**Selected text**:
<<<<
# pocket hole screws



## andythorntonjoinery (9 Jan 2019)

Just bought a krek K4 jig and was wondering if you have to use their specific screws? I will probably use theirs anyhow but was wondering if anyone knows of alternatives. I looked online for buying in bulk and only place I have found is amazon who do boxes of 3000 for about £80 shipped in from USA taking about a fortnight to deliver.
Any advice welcome!


----------



## Fergal (9 Jan 2019)

I have the UJK pocket hole jig from Axminster. I have tried using pan head wood screws instead of the proper ones, but it didn't work very well. The pocket screws from Axminster are not too expensive and do work well. They should also work on your Kreg jig, although it would be worth checking first.

https://www.axminster.co.uk/ujk-technol ... d-ax885008


----------



## nev (9 Jan 2019)

I'm sure we used to use Trend pocket hole screws (square drive) with the kreg Jigs in a previous life.
https://www.swanseatimber.co.uk/fixings ... 13828.html


----------



## Jamied (9 Jan 2019)

I have the older version kreg jig and have been using the axminster pocket screws for ages and they work fine.


----------



## Steve Maskery (9 Jan 2019)

Yes, both work well, it's just that you need a Robertson 2 bit for the Kreg, whilst the UJK ones use a PH2 (might be a PZ2, can't remember, something "normal", though).


----------



## Eric The Viking (9 Jan 2019)

The ones with the square socket are officially Robertson (headed) screws. It's a Canadian design and very good indeed. You can get them (as Kreg pocket hole screws) cheaply from Amazon, also the drivers with a standard hex shank to fit in a power drill or driver. Get the LONG version of the bits as shorter ones won't fit well inside cabinets (you can't get the electric tool's chuck into the corner at the right angle!).

There are (at least) two different thread forms that Kreg sell. The coarser one is intended for softwood and presumably anything with a more open grain, and the finer one for hardwoods. I have tried the finer thread in softwood and it doesn't grip as well, so now I carry both sorts. I don't think they are expensive considering how good they are. 

To answer your first question, in my opinion the flanged head makes a big difference, as it spreads the clamping force of the screw across a wider area (and don't forget this is basically pulling in end-grain).

I don't use my Kreg kit much but I'm really grateful to have it when I need it.

E.

PS: I think the coarser pitch is also intended for chipboard, but I think the pocket hole system joints (anybody's, not just Kreg's) are too weak for that.


----------



## Cordy (9 Jan 2019)

1.25 inch Kreg screws, cheap enough HERE


----------



## Steve Maskery (9 Jan 2019)

Eric The Viking":2x4tcid3 said:


> Get the LONG version of the bits as shorter ones won't fit well inside cabinets



+1
Or at least a medium-length one, as a normal bit-holder won't fit in the holes very well.
>>>>
**Excerpted records**:
<<<<
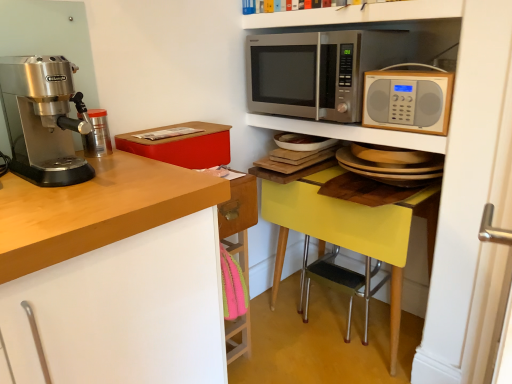
Question: From a real-world perspective, relative to matte red box at upper left, is metallic silver microwave at upper center, the second shelf when ordered from top to bottom, vertically above or below?

Choices:
 (A) above
 (B) below

Answer: (A)

Question: Based on their positions, is metallic silver microwave at upper center, the first shelf from the bottom, located to the left or right of matte red box at upper left?

Choices:
 (A) left
 (B) right

Answer: (B)

Question: Considering the real-world distances, which object is farthest from the stainless steel microwave at upper center, arranged as the 2th microwave oven when viewed from the front?

Choices:
 (A) metallic silver microwave at upper center, the first shelf from the bottom
 (B) matte red box at upper left
 (C) silver metallic microwave at upper right, the second microwave oven when ordered from back to front
 (D) pink fabric at lower left
 (E) yellow glossy table at lower right

Answer: (D)

Question: Estimate the real-world distances between objects in this image. Which object is farther from the white glossy shelf at upper center, marked as the 2th shelf in a bottom-to-top arrangement?

Choices:
 (A) metallic silver microwave at upper center, the second shelf when ordered from top to bottom
 (B) polished stainless steel espresso machine at left
 (C) metallic silver canister at left
 (D) stainless steel microwave at upper center, arranged as the 2th microwave oven when viewed from the front
 (E) matte red box at upper left

Answer: (B)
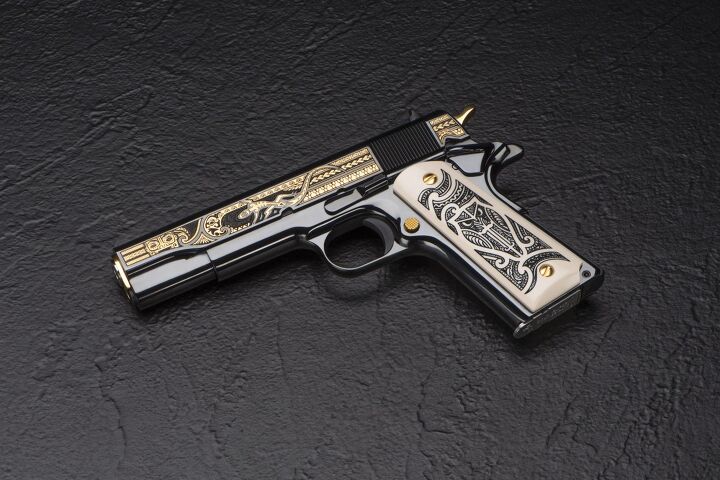
Find the location of a particular element. This screenshot has height=480, width=720. gold screws is located at coordinates (546, 271), (428, 181).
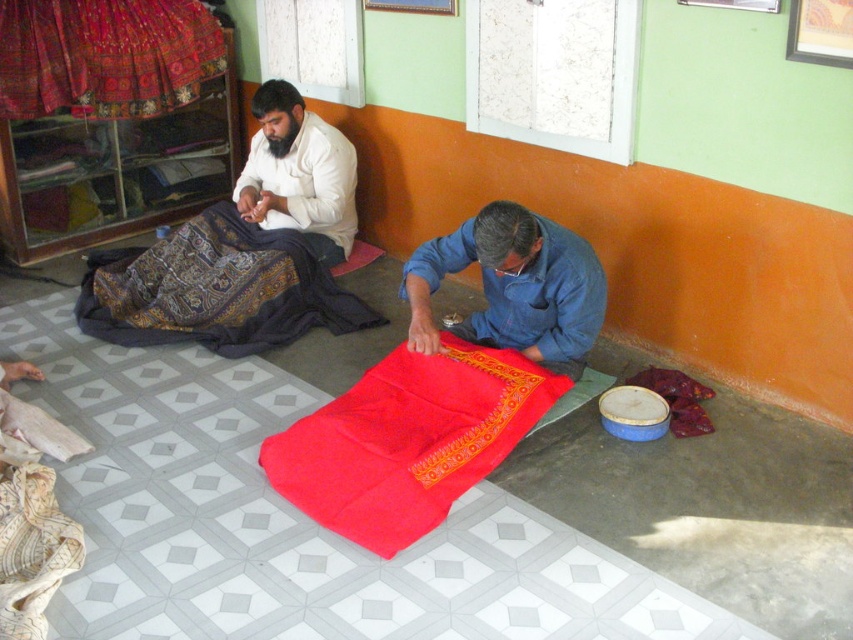
Question: Which object appears closest to the camera in this image?

Choices:
 (A) patterned silk cloth at left
 (B) white cotton shirt at upper left
 (C) embroidered silk cloth at upper left
 (D) denim shirt at lower center

Answer: (D)

Question: Which object is the closest to the denim shirt at lower center?

Choices:
 (A) patterned silk cloth at left
 (B) white cotton shirt at upper left
 (C) matte red fabric at center

Answer: (C)

Question: Based on their relative distances, which object is nearer to the embroidered silk cloth at upper left?

Choices:
 (A) patterned silk cloth at left
 (B) denim shirt at lower center
 (C) matte red fabric at center

Answer: (A)

Question: Is the position of matte red fabric at center more distant than that of denim shirt at lower center?

Choices:
 (A) yes
 (B) no

Answer: (B)

Question: From the image, what is the correct spatial relationship of matte red fabric at center in relation to patterned silk cloth at left?

Choices:
 (A) below
 (B) above

Answer: (A)

Question: Is matte red fabric at center thinner than embroidered silk cloth at upper left?

Choices:
 (A) yes
 (B) no

Answer: (B)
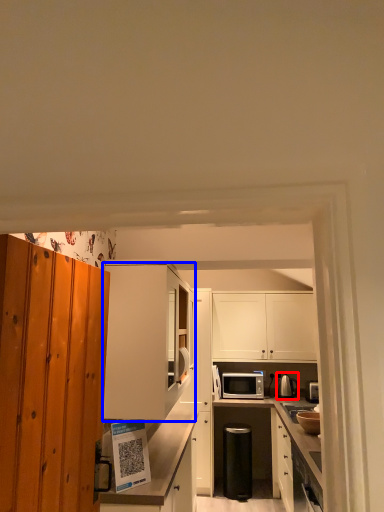
Question: Which of the following is the closest to the observer, appliance (highlighted by a red box) or cabinetry (highlighted by a blue box)?

Choices:
 (A) appliance
 (B) cabinetry

Answer: (B)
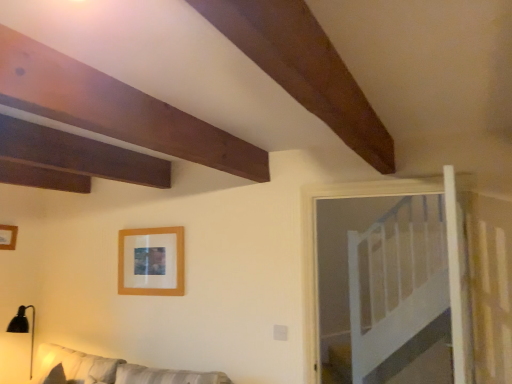
Question: Can you confirm if white fabric couch at lower left is taller than white wooden bed at upper right?

Choices:
 (A) no
 (B) yes

Answer: (A)

Question: Are white fabric couch at lower left and white wooden bed at upper right far apart?

Choices:
 (A) no
 (B) yes

Answer: (B)

Question: Does white fabric couch at lower left have a lesser width compared to white wooden bed at upper right?

Choices:
 (A) no
 (B) yes

Answer: (A)

Question: From a real-world perspective, is white fabric couch at lower left on top of white wooden bed at upper right?

Choices:
 (A) yes
 (B) no

Answer: (B)

Question: Is white fabric couch at lower left at the right side of white wooden bed at upper right?

Choices:
 (A) no
 (B) yes

Answer: (A)

Question: Is white wooden bed at upper right to the left or to the right of white fabric couch at lower left in the image?

Choices:
 (A) left
 (B) right

Answer: (B)

Question: From a real-world perspective, is white wooden bed at upper right positioned above or below white fabric couch at lower left?

Choices:
 (A) below
 (B) above

Answer: (B)

Question: From the image's perspective, is white wooden bed at upper right positioned above or below white fabric couch at lower left?

Choices:
 (A) above
 (B) below

Answer: (A)

Question: Based on their sizes in the image, would you say white wooden bed at upper right is bigger or smaller than white fabric couch at lower left?

Choices:
 (A) big
 (B) small

Answer: (B)

Question: In terms of width, does wooden frame at upper left, arranged as the first picture frame when viewed from the left, look wider or thinner when compared to white wooden bed at upper right?

Choices:
 (A) wide
 (B) thin

Answer: (B)

Question: Does point (7, 233) appear closer or farther from the camera than point (373, 345)?

Choices:
 (A) closer
 (B) farther

Answer: (A)

Question: Is wooden frame at upper left, arranged as the first picture frame when viewed from the left, inside the boundaries of white wooden bed at upper right, or outside?

Choices:
 (A) outside
 (B) inside

Answer: (A)

Question: From the image's perspective, relative to white wooden bed at upper right, is wooden frame at upper left, the second picture frame positioned from the right, above or below?

Choices:
 (A) above
 (B) below

Answer: (A)

Question: Is point click(421, 311) positioned closer to the camera than point click(145, 273)?

Choices:
 (A) closer
 (B) farther

Answer: (B)

Question: Relative to wooden frame at upper center, the 2th picture frame viewed from the left, is white wooden bed at upper right in front or behind?

Choices:
 (A) front
 (B) behind

Answer: (A)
>>>>
**Exercises**:
1 - Answer these from the pocket hole screws thread:
(a) According to the opening post, where are Amazon's boxes of 3000 screws shipped from?
(b) Which bit does Steve Maskery say the Kreg screws need?
(c) Which of Kreg's two thread forms is meant for hardwoods?
2 - Give the name of every person who posted in the pocket hole screws thread, listing each name once.
3 - Reproduce everything in the pocket hole screws thread from "To answer your" down to "pulling in end-grain).".

**Solutions to the exercise**:
1 -
(a) The USA.
(b) A Robertson 2 bit.
(c) The finer thread.

2 - andythorntonjoinery, Fergal, nev, Jamied, Steve Maskery, Eric The Viking, Cordy

3 -
To answer your first question, in my opinion the flanged head makes a big difference, as it spreads the clamping force of the screw across a wider area (and don't forget this is basically pulling in end-grain).